Input data Block Start

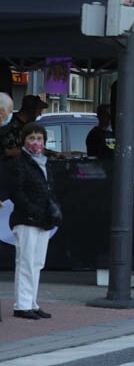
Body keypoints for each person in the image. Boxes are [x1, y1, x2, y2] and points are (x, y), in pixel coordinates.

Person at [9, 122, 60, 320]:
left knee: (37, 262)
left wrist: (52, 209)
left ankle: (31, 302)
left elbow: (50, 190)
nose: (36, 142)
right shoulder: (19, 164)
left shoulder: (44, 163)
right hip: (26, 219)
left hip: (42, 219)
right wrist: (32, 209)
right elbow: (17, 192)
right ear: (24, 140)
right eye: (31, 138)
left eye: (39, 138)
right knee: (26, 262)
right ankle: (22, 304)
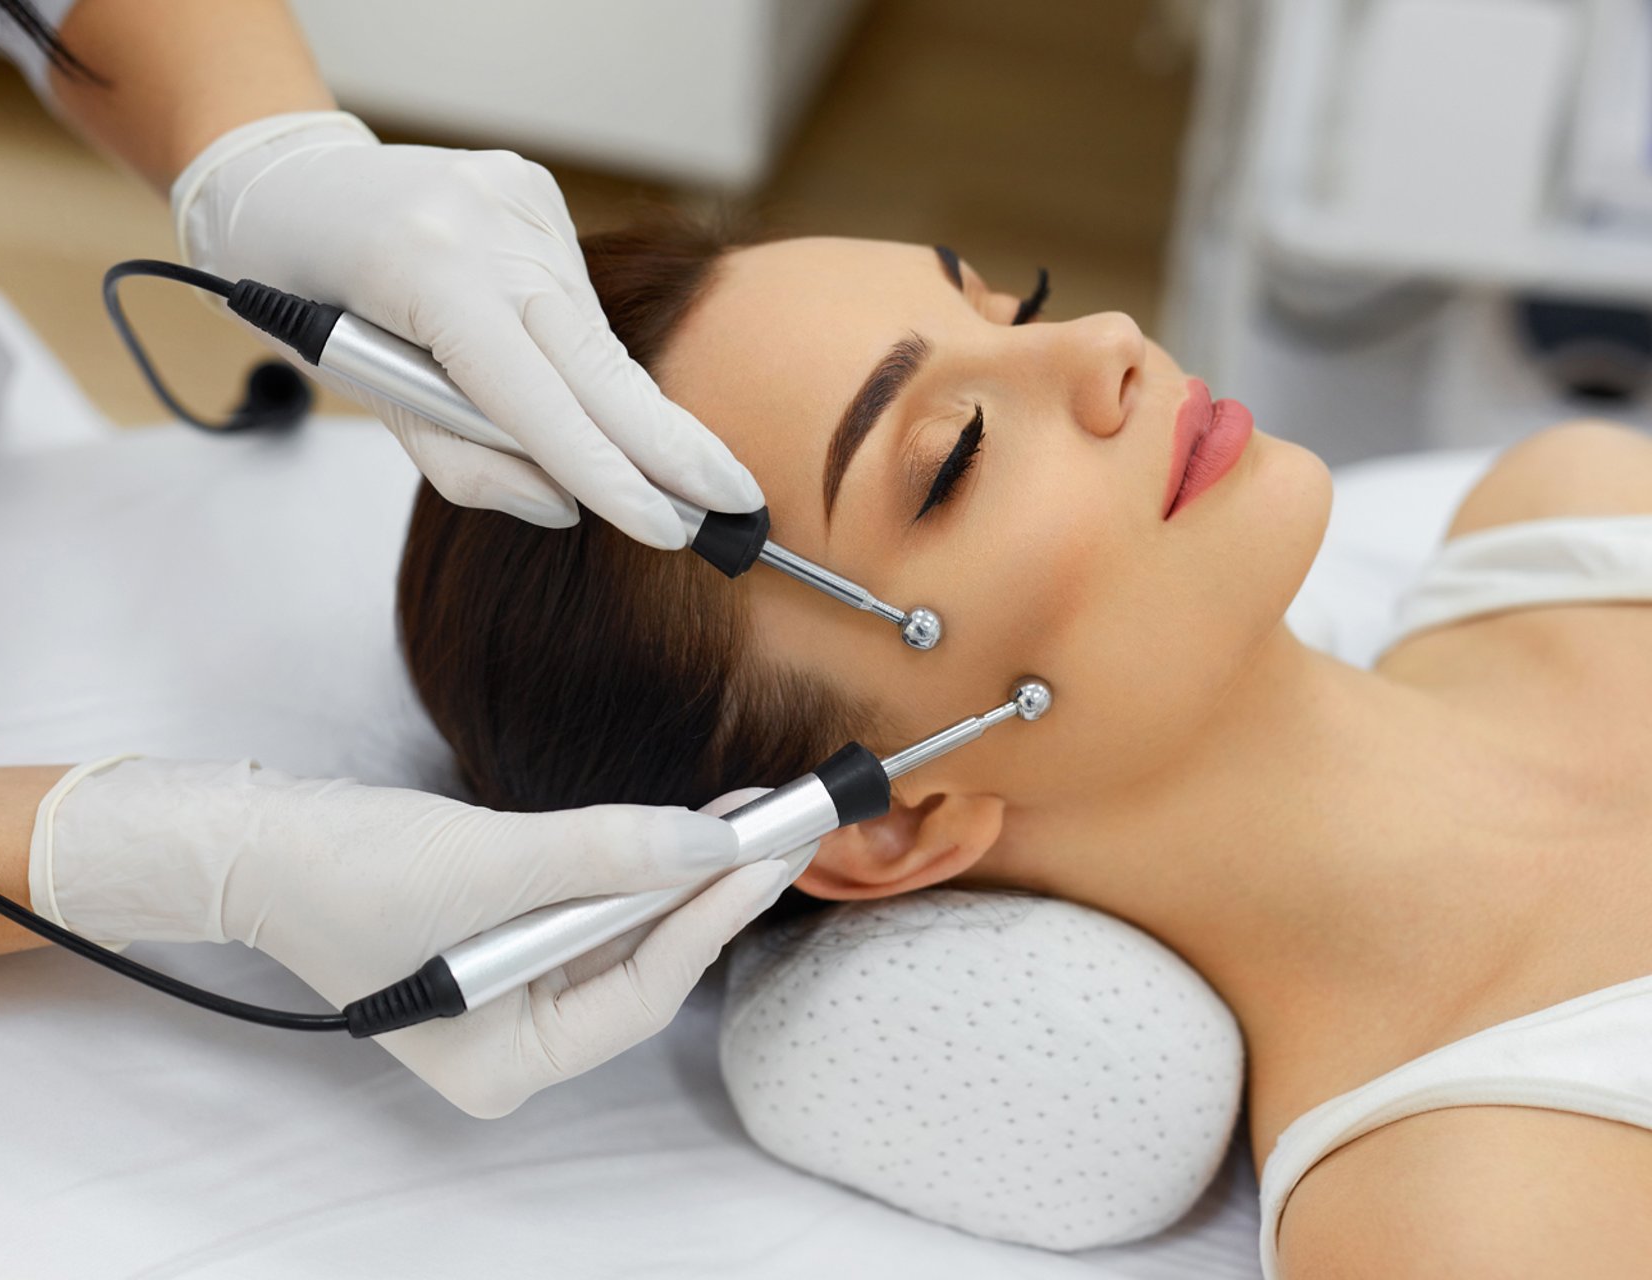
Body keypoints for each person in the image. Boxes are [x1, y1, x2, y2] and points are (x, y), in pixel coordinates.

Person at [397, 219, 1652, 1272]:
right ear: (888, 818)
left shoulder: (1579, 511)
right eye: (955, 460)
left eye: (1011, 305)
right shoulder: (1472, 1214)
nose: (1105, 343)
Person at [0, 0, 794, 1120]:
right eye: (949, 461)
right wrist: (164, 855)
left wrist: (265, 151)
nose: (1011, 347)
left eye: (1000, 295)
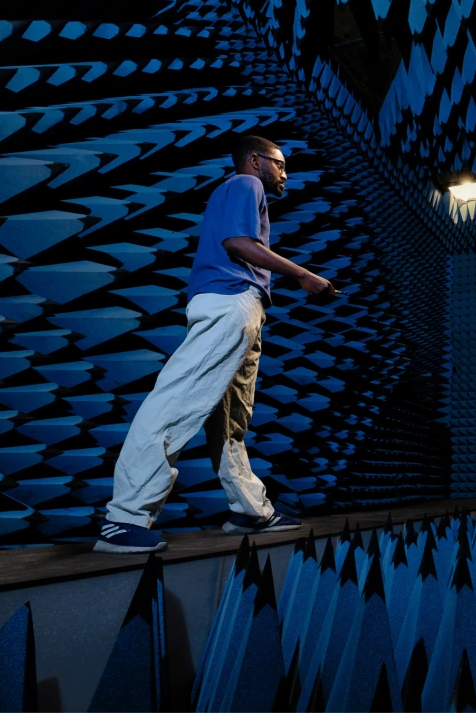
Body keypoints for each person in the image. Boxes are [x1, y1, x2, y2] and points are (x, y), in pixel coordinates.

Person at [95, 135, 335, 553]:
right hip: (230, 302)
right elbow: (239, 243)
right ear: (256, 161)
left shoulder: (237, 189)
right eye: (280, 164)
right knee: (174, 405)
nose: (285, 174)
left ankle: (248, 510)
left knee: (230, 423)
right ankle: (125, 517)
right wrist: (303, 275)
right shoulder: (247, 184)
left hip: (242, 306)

Input data Block End
Input data Block Start

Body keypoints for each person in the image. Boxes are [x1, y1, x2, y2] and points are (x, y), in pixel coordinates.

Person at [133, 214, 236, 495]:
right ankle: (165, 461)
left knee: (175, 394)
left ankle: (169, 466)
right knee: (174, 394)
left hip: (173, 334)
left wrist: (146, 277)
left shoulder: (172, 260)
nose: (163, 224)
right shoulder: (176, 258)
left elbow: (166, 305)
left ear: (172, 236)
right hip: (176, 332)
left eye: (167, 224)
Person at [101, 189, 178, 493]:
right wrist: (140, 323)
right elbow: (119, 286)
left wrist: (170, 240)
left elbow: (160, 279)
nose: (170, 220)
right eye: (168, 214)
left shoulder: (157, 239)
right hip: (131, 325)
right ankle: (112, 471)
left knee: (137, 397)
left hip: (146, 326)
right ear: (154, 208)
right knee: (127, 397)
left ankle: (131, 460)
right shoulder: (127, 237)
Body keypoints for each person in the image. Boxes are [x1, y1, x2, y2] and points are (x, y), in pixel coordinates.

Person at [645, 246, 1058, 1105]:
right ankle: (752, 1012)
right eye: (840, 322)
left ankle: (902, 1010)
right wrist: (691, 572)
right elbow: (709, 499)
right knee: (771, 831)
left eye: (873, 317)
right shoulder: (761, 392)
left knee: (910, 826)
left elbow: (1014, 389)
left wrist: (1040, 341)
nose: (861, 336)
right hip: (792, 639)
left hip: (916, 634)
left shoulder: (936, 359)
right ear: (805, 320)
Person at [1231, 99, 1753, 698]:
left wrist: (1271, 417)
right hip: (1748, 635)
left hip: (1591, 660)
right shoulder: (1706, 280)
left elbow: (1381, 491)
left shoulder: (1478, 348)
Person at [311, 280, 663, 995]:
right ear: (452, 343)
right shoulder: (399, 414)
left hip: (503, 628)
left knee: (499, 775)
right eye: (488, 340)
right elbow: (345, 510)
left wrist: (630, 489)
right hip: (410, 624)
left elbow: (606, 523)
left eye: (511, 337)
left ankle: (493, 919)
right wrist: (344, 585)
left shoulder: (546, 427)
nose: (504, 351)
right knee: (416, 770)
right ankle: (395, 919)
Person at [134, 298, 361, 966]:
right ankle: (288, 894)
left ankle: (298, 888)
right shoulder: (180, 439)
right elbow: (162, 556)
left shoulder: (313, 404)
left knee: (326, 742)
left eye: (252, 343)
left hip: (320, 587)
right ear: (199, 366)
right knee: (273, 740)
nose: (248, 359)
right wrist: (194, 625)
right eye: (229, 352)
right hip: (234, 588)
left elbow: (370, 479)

Input data Block End

Look above for the line containing "right shoulder: (1706, 280)". Output from there through the line containing "right elbow: (162, 556)", exactly and inclusively.

**Solution below**.
right shoulder: (1706, 280)
left elbow: (1381, 491)
left shoulder: (1478, 348)
Person at [311, 280, 663, 995]:
right ear: (452, 343)
right shoulder: (399, 414)
left hip: (503, 628)
left knee: (499, 775)
right eye: (488, 340)
right elbow: (345, 510)
left wrist: (630, 489)
right hip: (410, 624)
left elbow: (606, 523)
left eye: (511, 337)
left ankle: (493, 919)
right wrist: (344, 585)
left shoulder: (546, 427)
nose: (504, 351)
right knee: (416, 770)
right ankle: (395, 919)
Person at [134, 298, 361, 966]:
right ankle: (288, 894)
left ankle: (298, 888)
right shoulder: (180, 439)
right elbow: (162, 556)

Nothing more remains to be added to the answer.